La seule source ancienne à relier explicitement le sparagmos et l’anthropogonie est le néoplatonicien Olympiodore du vie siècle après JC, qui écrit que, selon Orphée, après que les Titans eurent démembré et mangé Dionysos, « Zeus, irrité par l’acte, les fait exploser de ses éclairs, et du sublimé des vapeurs qui s’en dégagent vient la matière à partir de laquelle les hommes sont créés. »Olympiodore poursuit en concluant que, parce que les Titans avaient mangé sa chair, nous, leurs descendants, faisons partie de Dionysos.
Le biographe et essayiste Plutarque du IIe siècle de notre ère établit un lien entre le sparagmos et la punition des Titans, mais ne fait aucune mention de l’anthropogonie, ou d’Orphée, ou de l’Orphisme. Dans son essai Sur la Consommation de chair, Plutarque écrit « des histoires racontées sur les souffrances et le démembrement de Dionysos et les assauts scandaleux des Titans sur lui, et leur punition et leur explosion par coup de foudre après avoir goûté à son sang ».

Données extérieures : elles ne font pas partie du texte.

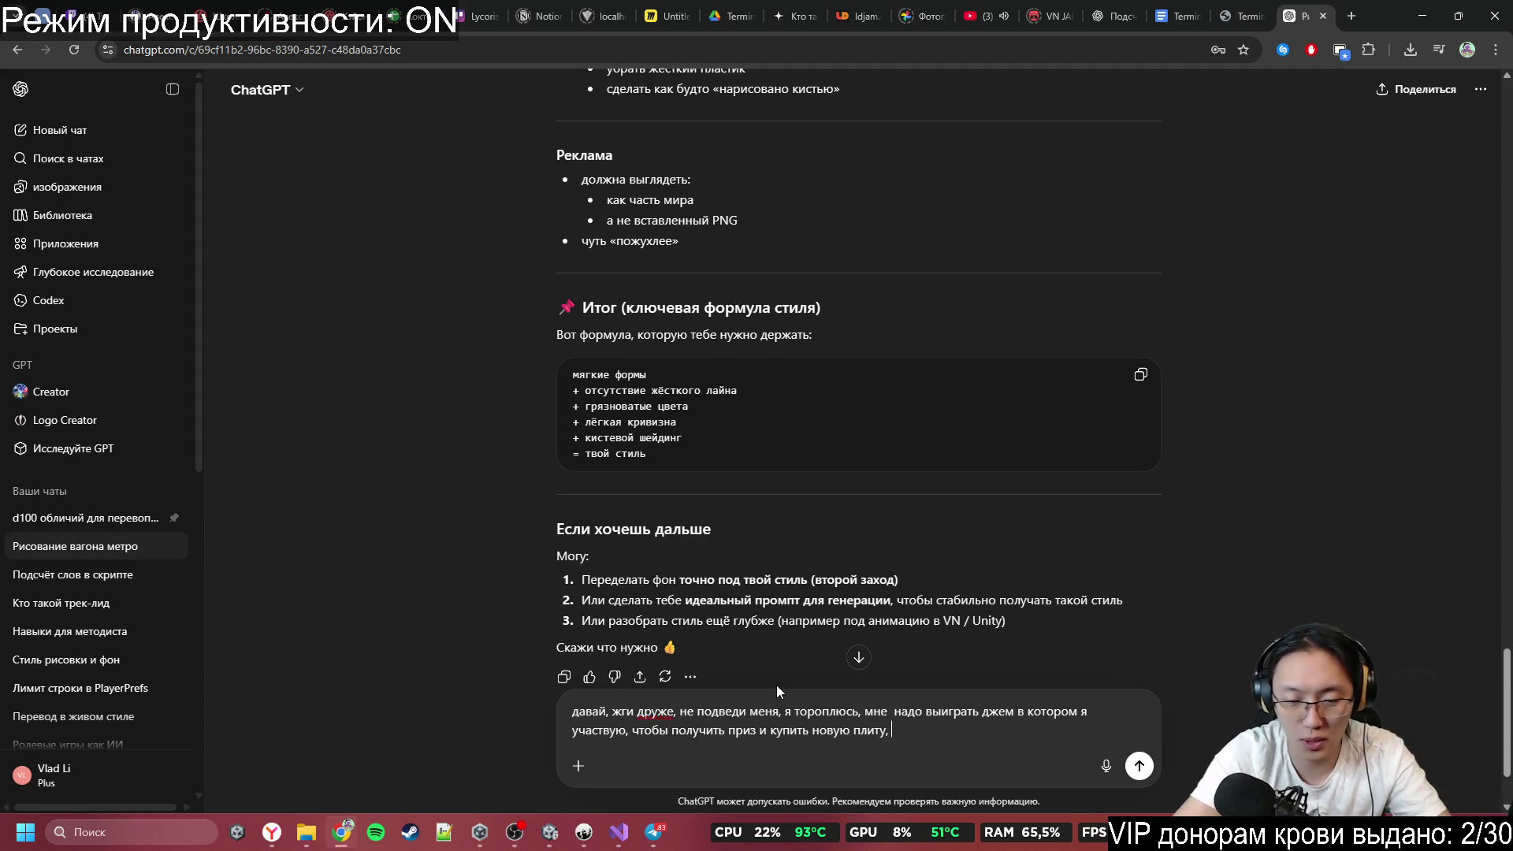
{"action": "type", "text": "е я у"}
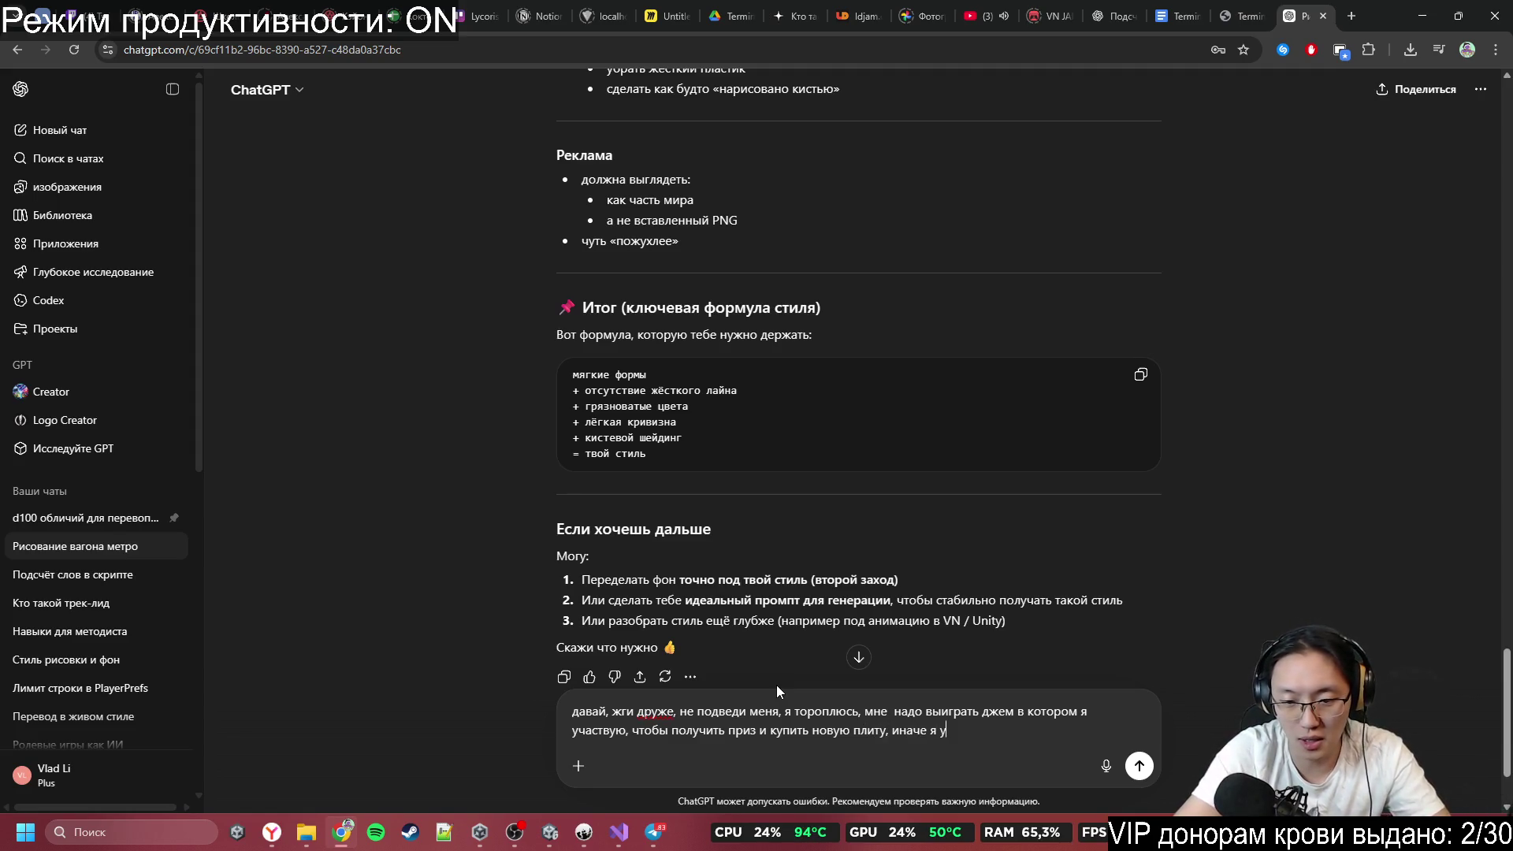
{"action": "type", "text": "мру от голо"}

Des allusions antérieures au mythe se trouvent peut-être dans les œuvres du poète Pindare, de Platon et de Xénocrate, élève de Platon. Un fragment d’un poème, supposé être de Pindare, mentionne Perséphone acceptant « la rétribution pour le tort ancien », d’entre les morts, ce qui pourrait être une référence à la responsabilité héritée des humains dans le meurtre de Dionysos par le Titan. Platon, en présentant une succession d’étapes par lesquelles, à cause d’une liberté excessive, les hommes dégénèrent du respect de la loi à l’anarchie, décrit la dernière étape où « les hommes affichent et reproduisent le caractère des Titans de l’histoire ». Ce passage platonicien est souvent considéré comme faisant référence à l’anthropogonie, cependant, on ne sait pas si les hommes sont censés par Platon « afficher et reproduire » ce caractère sans loi en raison de leur héritage titanesque, ou par simple imitation. La référence de Xénocrate aux Titans (et peut-être à Dionysos) pour expliquer l’utilisation par Platon du mot « garde » (φρούρα), a également été considérée comme une preuve possible d’une date pré-hellénistique pour le mythe.